Cristina Crippa, assidua lettrice della Nothomb, nel 2006 ha scelto di portare in scena “Libri da ardere”. In particolare certa della forza dei tre personaggi coinvolti in questo gioco crudele. Ne è nato uno spettacolo che ha debuttato al Festival Asti Teatro. Inoltre è stato riproposto con successo all’Elfo di via Ciro Menotti e in tour. A distanza di oltre dieci anni torna in scena con Elio De Capitani. Come allora nel ruolo protagonista. Inoltre ci sono due nuovi interpreti Angelo Di Genio e Carolina Cametti (a sostituire Elena Russo Arman e Corrado Accordino).

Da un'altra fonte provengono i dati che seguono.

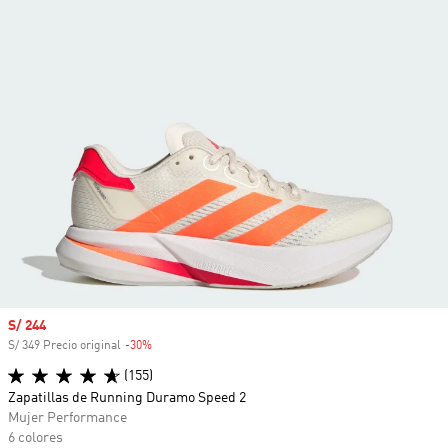
Precio de venta
S/ 244
S/ 349 Precio original
-30%
Descuento
(155)
Zapatillas de Running Duramo Speed 2
Mujer Performance
6 colores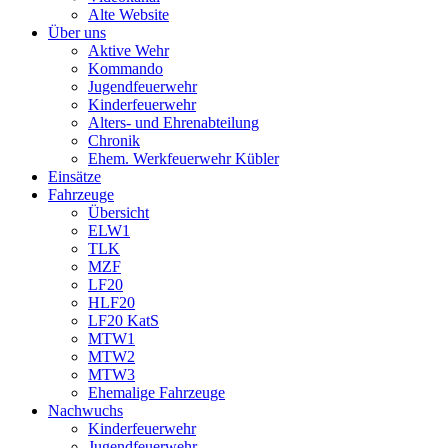
Alte Website
Über uns
Aktive Wehr
Kommando
Jugendfeuerwehr
Kinderfeuerwehr
Alters- und Ehrenabteilung
Chronik
Ehem. Werkfeuerwehr Kübler
Einsätze
Fahrzeuge
Übersicht
ELW1
TLK
MZF
LF20
HLF20
LF20 KatS
MTW1
MTW2
MTW3
Ehemalige Fahrzeuge
Nachwuchs
Kinderfeuerwehr
Jugendfeuerwehr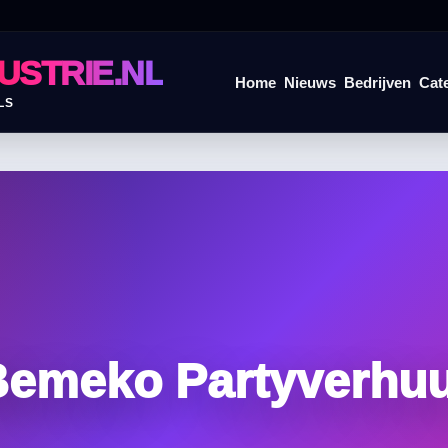
USTRIE.NL
Home
Nieuws
Bedrijven
Cat
LS
emeko Partyverhu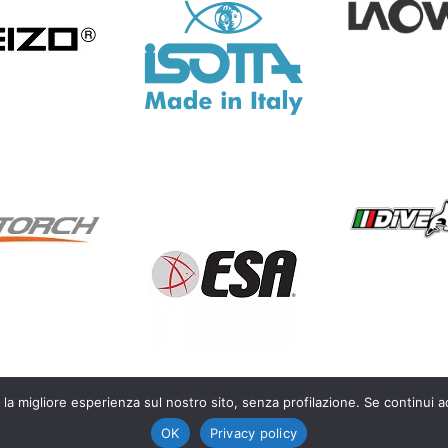
 la migliore esperienza sul nostro sito, senza profilazione. Se continui a
OK
Privacy policy
life photography – P.IVA IT03450300128 |
Privacy Policy
|
Cookie Polic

Una città, forse di un paese dell’est europeo, in un gelido inverno di guerra è stretta nella morsa finale di un assedio. Un tempo ha avuto una rinomata università e una brillante vita culturale, ormai è semidistrutta dai bombardamenti e ridotta alla fame. Ancora in piedi, la casa di un illustre professore di letteratura ospita, oltre al padrone di casa, Daniel, il suo assistente, e una giovane allieva, amante di turno di Daniel. La situazione d’emergenza altera brutalmente questo microcosmo: a poco a poco i normali punti di riferimento, non solo le convenzioni formali, ma anche quelle più solide su cui si basava l’esistenza precedente crollano, travolti dal puro desiderio di sopravvivenza, che inverte e modifica ogni rapporto, intellettuale, affettivo, di potere, e stravolge il senso intimo di ogni gesto, di ogni abitudine. Il freddo domina la scena, con la sua capacità di paralizzare, di annullare ogni desiderio che non sia legato ad un pur minimo innalzamento della propria temperatura corporea. È Marina, fragile sotto l’apparente spregiudicatezza, a soffrirne di più, e a proporre per prima l’utilizzo della fornita biblioteca del professore come combustibile. All’inizio si tratta quasi di un gioco un po’ intellettuale, un complicato “distinguo” tra buona e cattiva letteratura. Ma alla fine, giunti all’ultimo romanzo sopravvissuto, non sono più le qualità letterarie ad avere importanza. E il libro rivela tutta la sua valenza simbolica: rappresenta ciò che più identifichiamo con l’umano: il linguaggio, la comunicazione, la capacità di raccontare e ricordare, la voglia di sognare e immaginare insieme ad altri esseri umani. E allora, dopo l’ultima fiammata, non resta che la grande piazza coperta di neve e bersagliata dalle bombe, per aspettare la morte.